#### [What you are asked to do]
Output the line with "Annotated regions visible" and every line below it until the listing ends, exactly as written and with nothing added.

#### [Dataset extract]
BEGIN

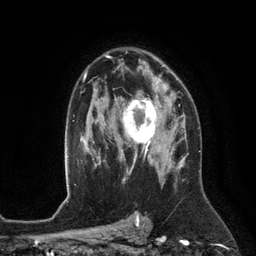
Breast MRI (dynamic contrast-enhanced), one axial slice; position 82 of 134 along the scan axis; cropped to one breast; dynamic contrast-enhanced series, time point 2 of 6 at this slice position (early post-contrast); 3 T; TE 2.8 ms, TR 6.9 ms; 1.2 mm slice thickness; 256 × 256 image matrix, field of view 190 × 190 mm. Female patient.
Annotated regions visible in this slice (semi-automatic segmentation, software-assisted and operator-edited):
- enhancing-tissue mask used for the functional tumour volume (all voxels passing the contrast-enhancement thresholds inside the analysis volume; usually the tumour): bounding box [x1, y1, x2, y2] px = [122, 88, 172, 153]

END

#### [Task solution]
Annotated regions visible in this slice (semi-automatic segmentation, software-assisted and operator-edited):
- enhancing-tissue mask used for the functional tumour volume (all voxels passing the contrast-enhancement thresholds inside the analysis volume; usually the tumour): bounding box [x1, y1, x2, y2] px = [122, 88, 172, 153]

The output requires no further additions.